Anaheim is the eighth No. 8 seed since 1994 to upset the No. 1 team, a feat accomplished by San Jose in 1994 and 2000.

"We're not an eighth seed," Ducks defenceman Ryan Whitney said. "Everyone in here knows that and now everyone else sees it, too."

Milan Mihalek had the lone goal for the top-ranked Sharks, who captured the Presidents' Trophy with an NHL-high 117 points and set franchise records for wins (53) and home wins (32).

They also outshot Anaheim in every game of the series.

But the Sharks couldn't shake the long-held notion that they're a perennial contender prone to folding in the playoffs — a reputation forged by past failures under former head coach Ron Wilson, who couldn't guide them beyond the conference final in 2003 and the second round in each of the next three years, and now under rookie head coach Todd McLellan.

"When the other goaltender is the star, you're likely not winning the series," said McLellan, who replaced Wilson last June 12.

"It does take a little something different in the playoffs," noted Niedermayer, winner of the Conn Smythe Trophy as top playoff performer in 2007.

'I knew he wouldn't back down'

Feeling the frustration — and likely feeling responsible for providing leadership — Joe Thornton of the Sharks, one of the league's more gentlemanly players, began yakking with opposing centre Ryan Getzlaf before the puck dropped.
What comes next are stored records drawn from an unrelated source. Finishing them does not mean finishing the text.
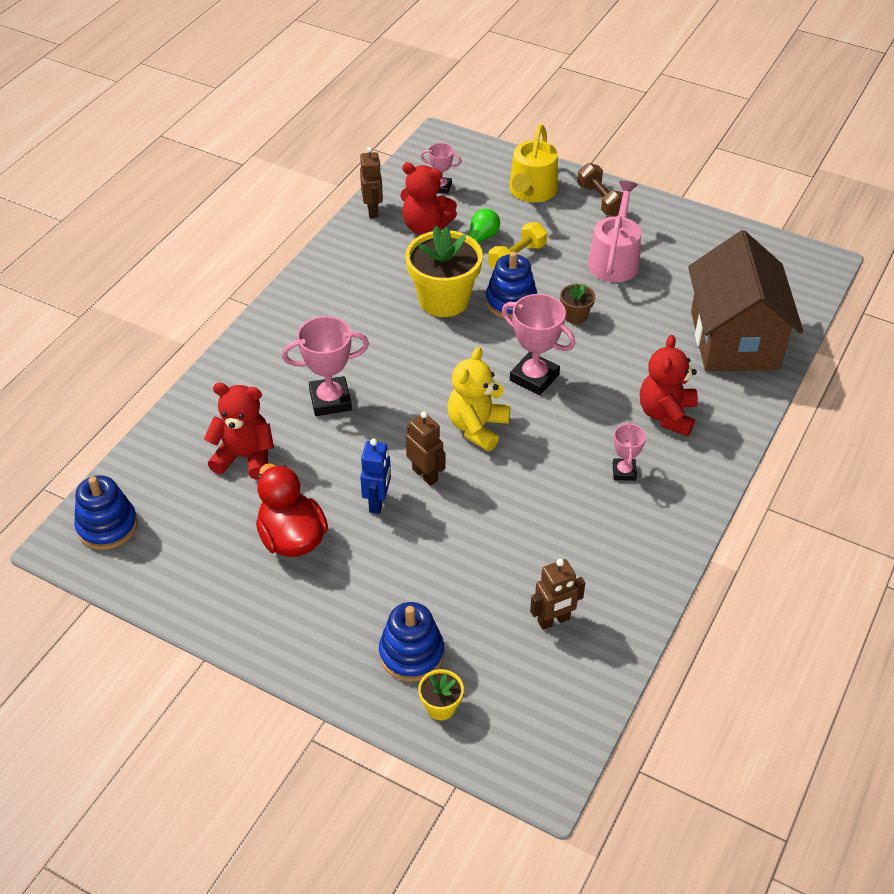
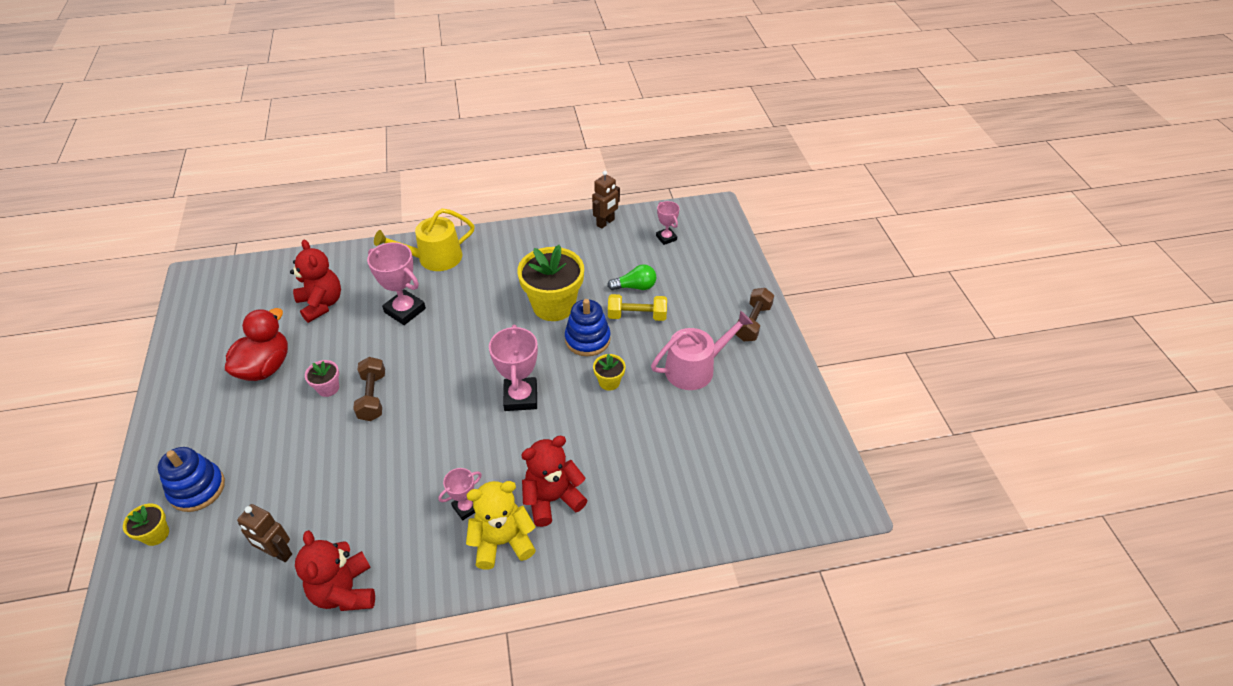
camera: 50 degrees right, 0 degrees up
(107, 526) = (220, 284): blue stacking toy -> none
(378, 502) = (328, 388): blue robot -> pink flower pot
(425, 226) = (618, 254): red teddy bear -> red teddy bear (345, 591)
(425, 475) = (373, 396): brown robot -> brown dumbbell
(477, 427) = (442, 396): yellow teddy bear -> yellow teddy bear (502, 541)
(531, 191) = (717, 282): yellow watering can -> yellow watering can (434, 258)
(575, 316) = (609, 382): brown flower pot -> yellow flower pot
(734, 340) = (682, 494): brown house -> none

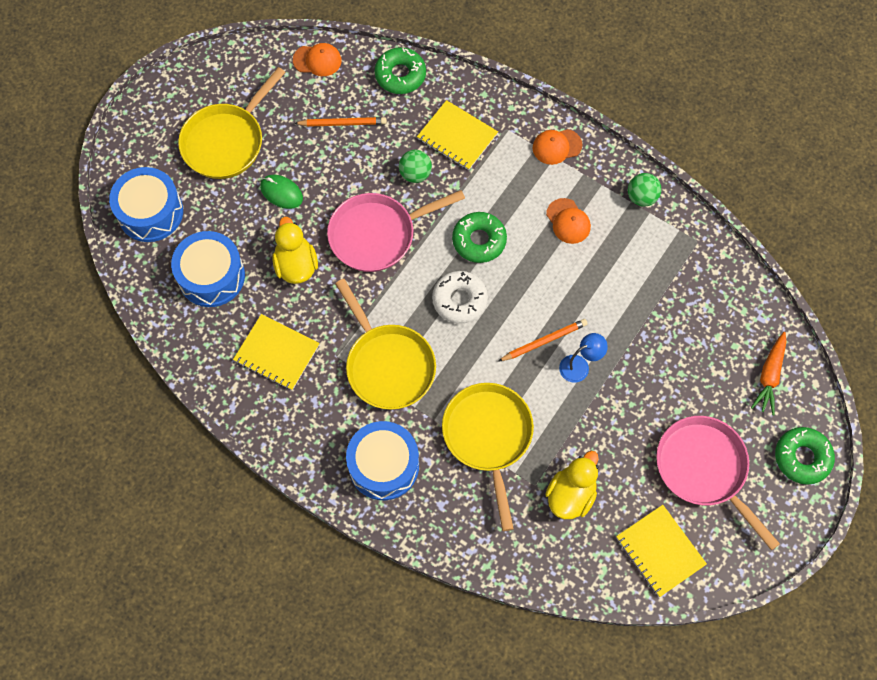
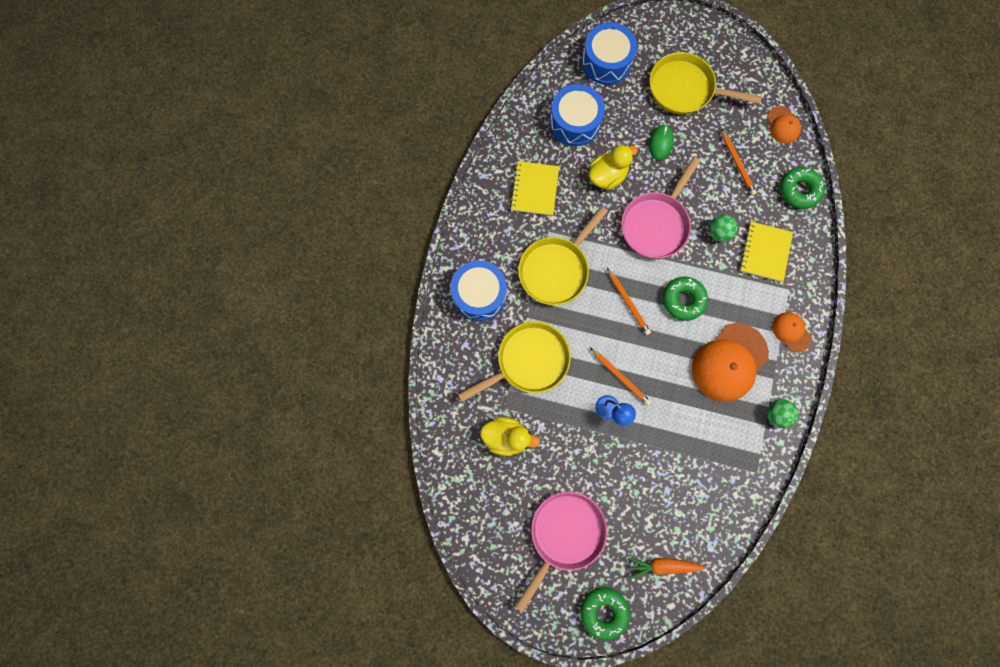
camera: 70 degrees right, 10 degrees up
(377, 234) = (656, 224): pink pan -> pink pan turned 105 degrees counterclockwise
(459, 300) = (628, 302): white donut -> orange pencil
(568, 221) = (729, 362): orange cap -> orange cap, size x1.96
(660, 551) = (487, 518): yellow notebook -> none

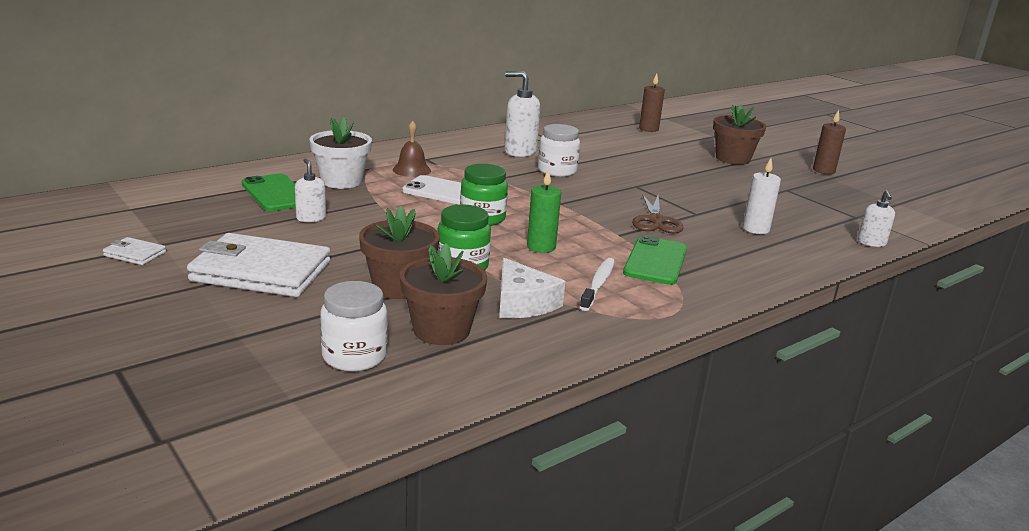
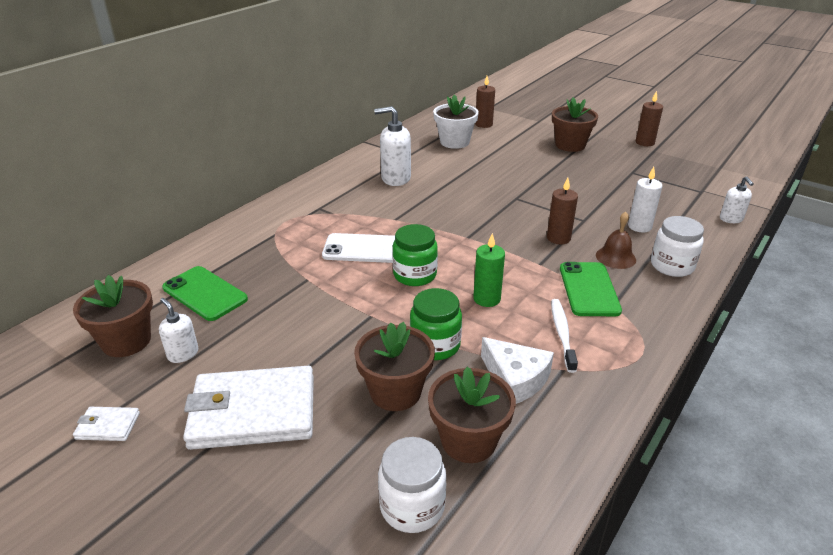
camera: 15 degrees left, 10 degrees up
(187, 209) = (126, 341): none -> brown flower pot
(311, 218) = (258, 319): white soap dispenser -> white soap dispenser (183, 354)
(341, 181) = (258, 259): white flower pot -> white flower pot (454, 142)
(411, 170) = (315, 227): brown bell -> brown bell (615, 257)
(557, 171) = (441, 196): white jar -> white jar (672, 266)
(656, 221) = (558, 238): brown scissors -> brown candle

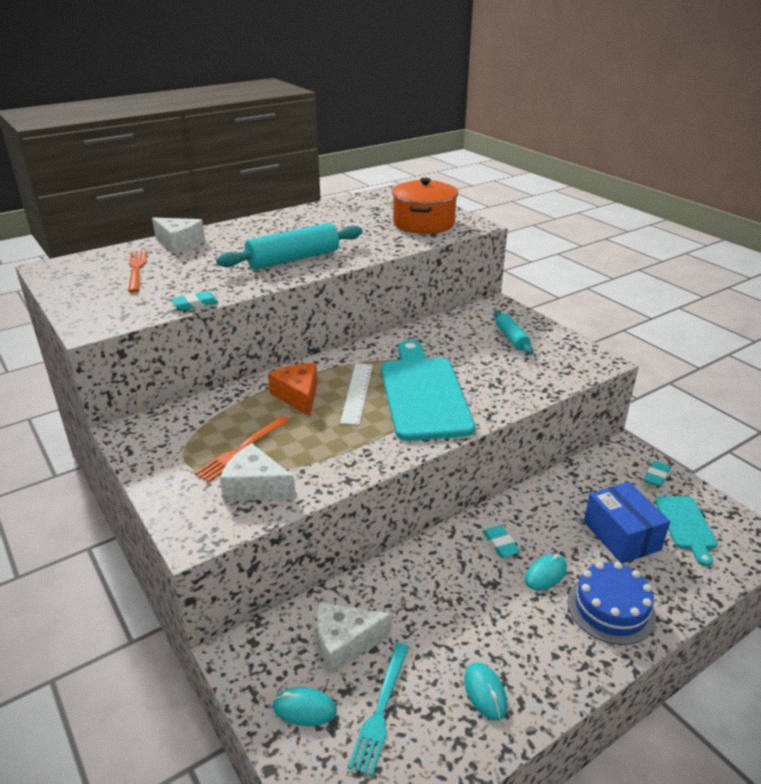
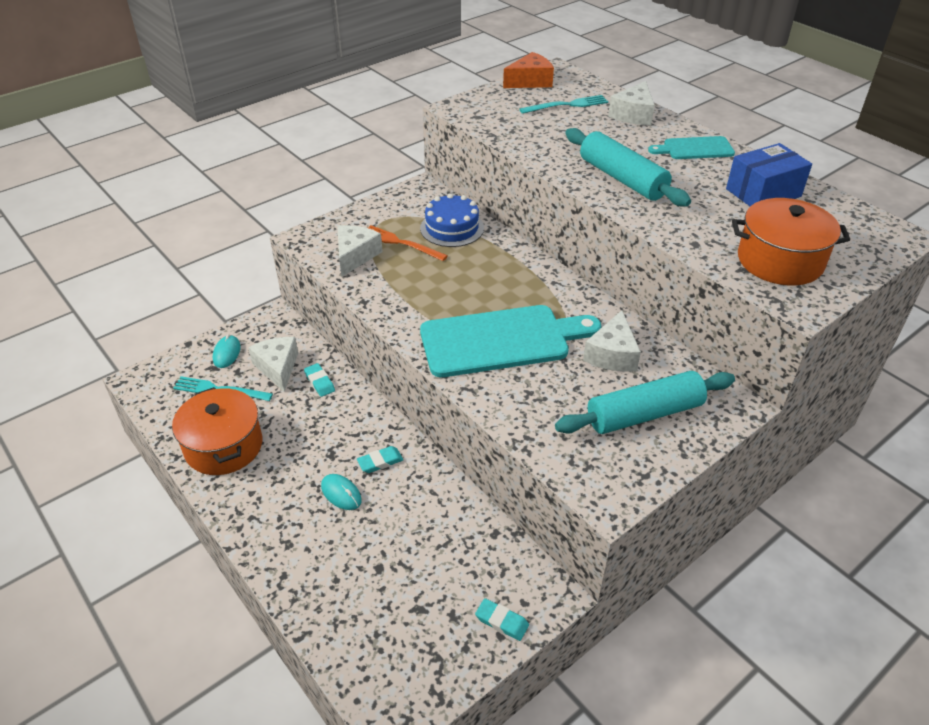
camera: 85 degrees right, 10 degrees up
(137, 269) = (567, 105): orange fork -> turquoise fork
(195, 304) = (505, 142): turquoise eraser -> turquoise eraser (319, 382)
(298, 396) = (483, 262): orange cheese -> orange cheese (530, 81)
(357, 393) = (495, 296): white ruler -> none
(444, 343) = (612, 354): none -> white cheese
(485, 692) = (224, 446): turquoise mouse -> orange pot
(511, 338) = (644, 414): turquoise rolling pin -> turquoise rolling pin, size x1.74
(611, 608) = (297, 540): blue cake -> blue cake (452, 228)
(621, 535) = (394, 565): blue box -> blue box (763, 193)
(686, 525) = (413, 635): turquoise cutting board -> turquoise cutting board (695, 149)

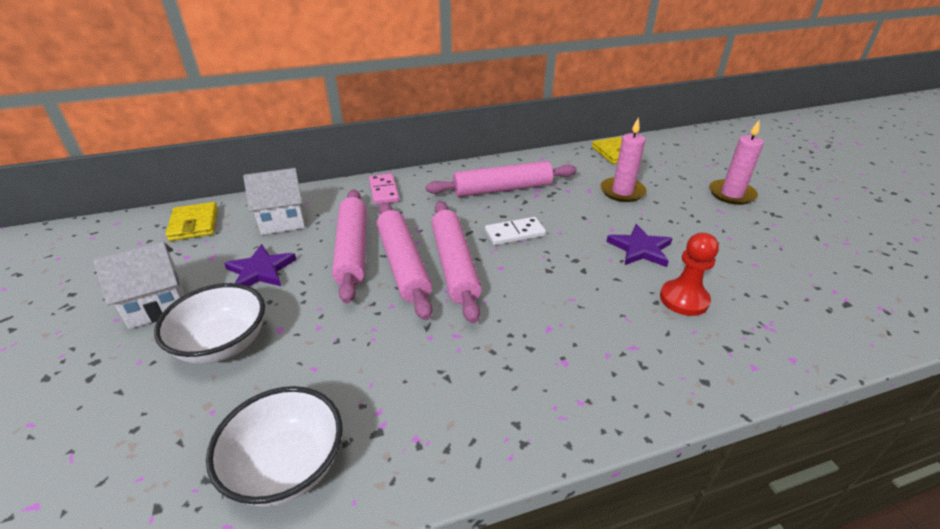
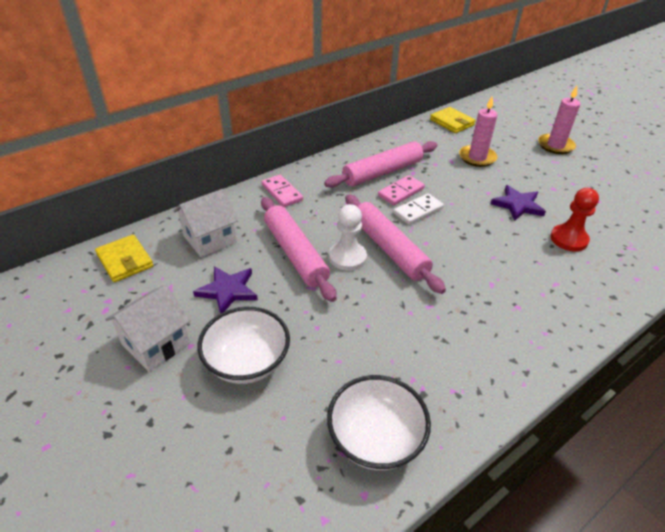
camera: 20 degrees left, 5 degrees up
(403, 264) = (347, 257): pink rolling pin -> white pawn
(508, 211) = (401, 192): none -> pink domino

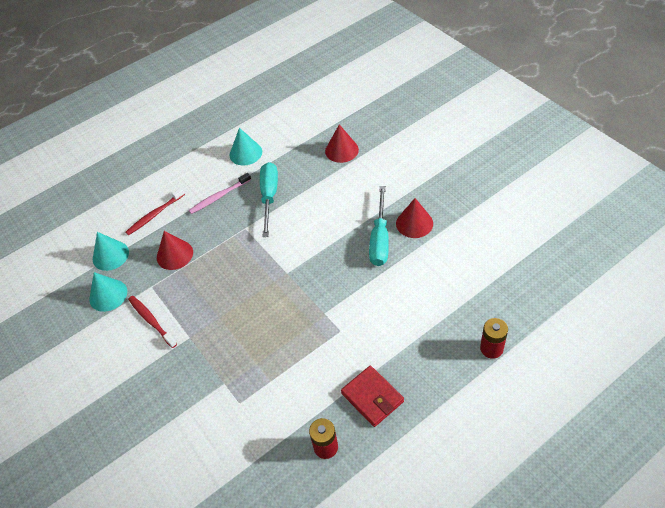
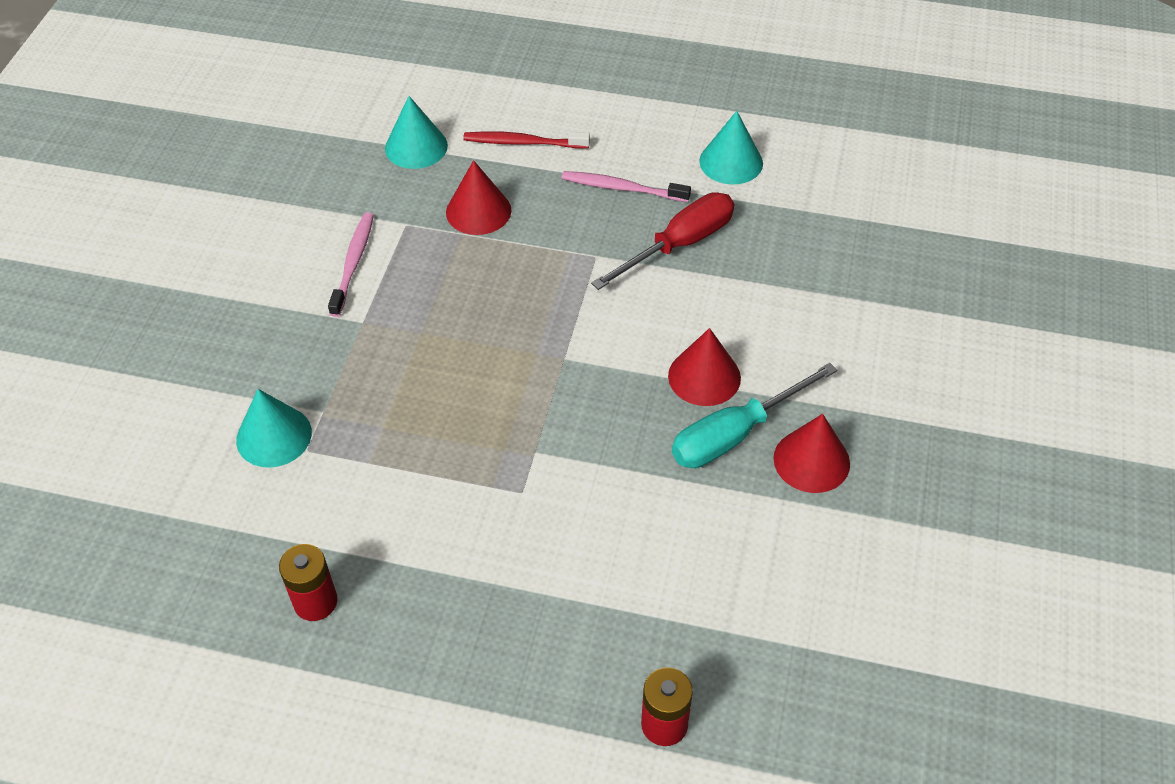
camera: 45 degrees right, 0 degrees up
(108, 295) = (354, 190): turquoise cone -> turquoise cone (274, 436)
(151, 320) = (353, 263): red toothbrush -> pink toothbrush
(269, 197) = (679, 244): turquoise screwdriver -> red screwdriver
(341, 150) = (859, 270): red cone -> red cone (704, 377)
(372, 397) = (441, 609): red wallet -> none

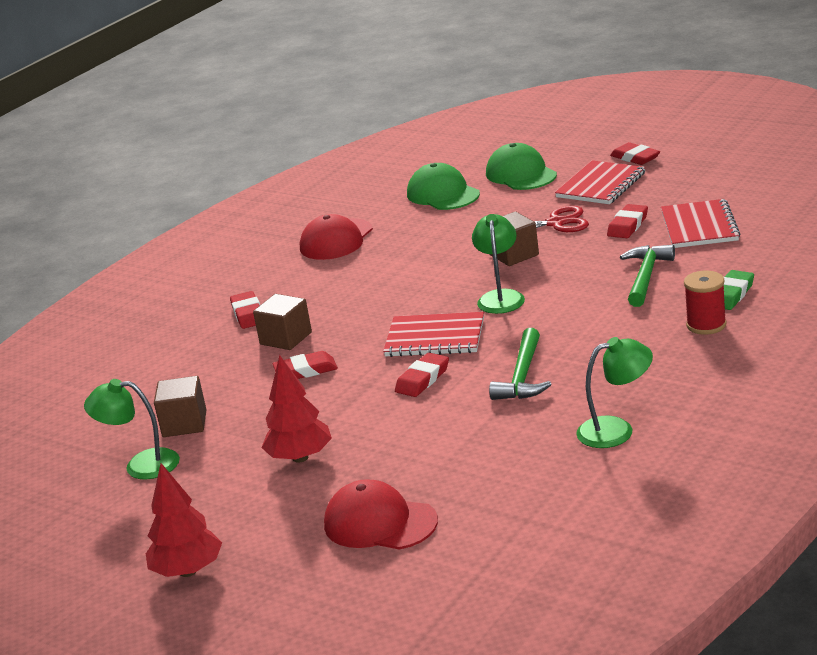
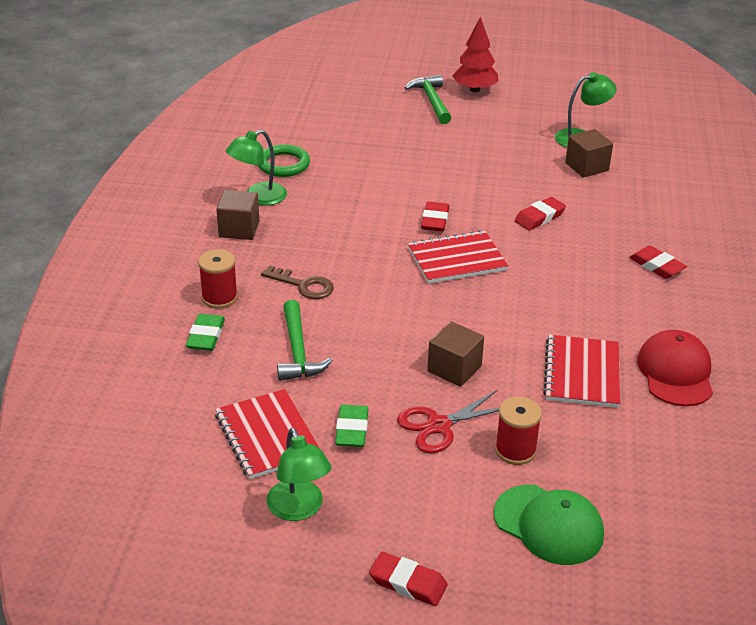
camera: 150 degrees right, 10 degrees up
(286, 338) = (591, 245): brown cube -> brown cube (239, 229)
(300, 457) = (473, 154): red tree -> none
(380, 523) = (382, 124): red cap -> none
(443, 194) = (621, 469): green cap -> none
(501, 297) = (429, 310): green lamp -> green lamp (299, 509)
(509, 207) = (515, 450): none -> red spool
(523, 376) = (354, 231): green hammer -> green hammer (431, 101)
(560, 474) = (283, 164): none -> green ring
(601, 185) = (424, 509): red notebook -> red notebook (582, 373)
(612, 328) = (303, 285): none -> brown key
(628, 225) = (352, 430): red eraser -> green eraser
No sooner did the puck hit the ice than they dropped the gloves and engaged in a spirited fight.

"I knew he wouldn't back down from it," Carlyle said of Getzlaf. "I have never been a coach that puts a guy out there to fight.

"He made the decision. I'm glad he did it."

Penalty trouble put the Ducks in an early hole as Hiller kicked a point shot from Sharks rearguard Rob Blake into the slot, where Mihalek whacked the rebound inside the right post 10:19 into the contest.

"We took one too many penalties, too many stick fouls and stuff," Getzlaf said. "But the aggression penalties we'll take."

Perry was serving an elbowing minor at the time — a seemingly deliberate elbow to the head of Sharks forward Jonathan Cheechoo expected to be reviewed by the NHL — but he swiftly made amends by tying it with Sharks captain Patrick Marleau watching from the penalty box.

Parked at the top of the crease, Perry swatted a Getzlaf rebound out of midair and into the net with a slick backhand at the 12:33 mark for his third goal of the series.

It remained 1-1 until Selanne was credited with his first goal of the series on a pass into the crease — intended for Perry — that banked in off the stick of Sharks defenceman Christian Erhoff 13:03 into the second period.

Beauchemin scored just 83 seconds later on a slapshot that struck the stick of Sharks defenceman Dan Boyle en route to the back of the net.

Beauchemin leaned so hard into the shot that he fell sideways, and broke the shaft of Boyle's stick.

Getzlaf completed the scoring with 2:54 remaining in the third period.

"Winning always feels good," Hiller said. "Winning a series is even better and winning against the best team this year is one of the best feelings."

This marked the first playoff series between rival teams from California since the Los Angeles Kings eliminated the Oakland Seals in seven games in 1969, and the first between the Ducks and Sharks.

All told, Anaheim and San Jose have met 90 times in regular-season play, splitting the series 41-41-8.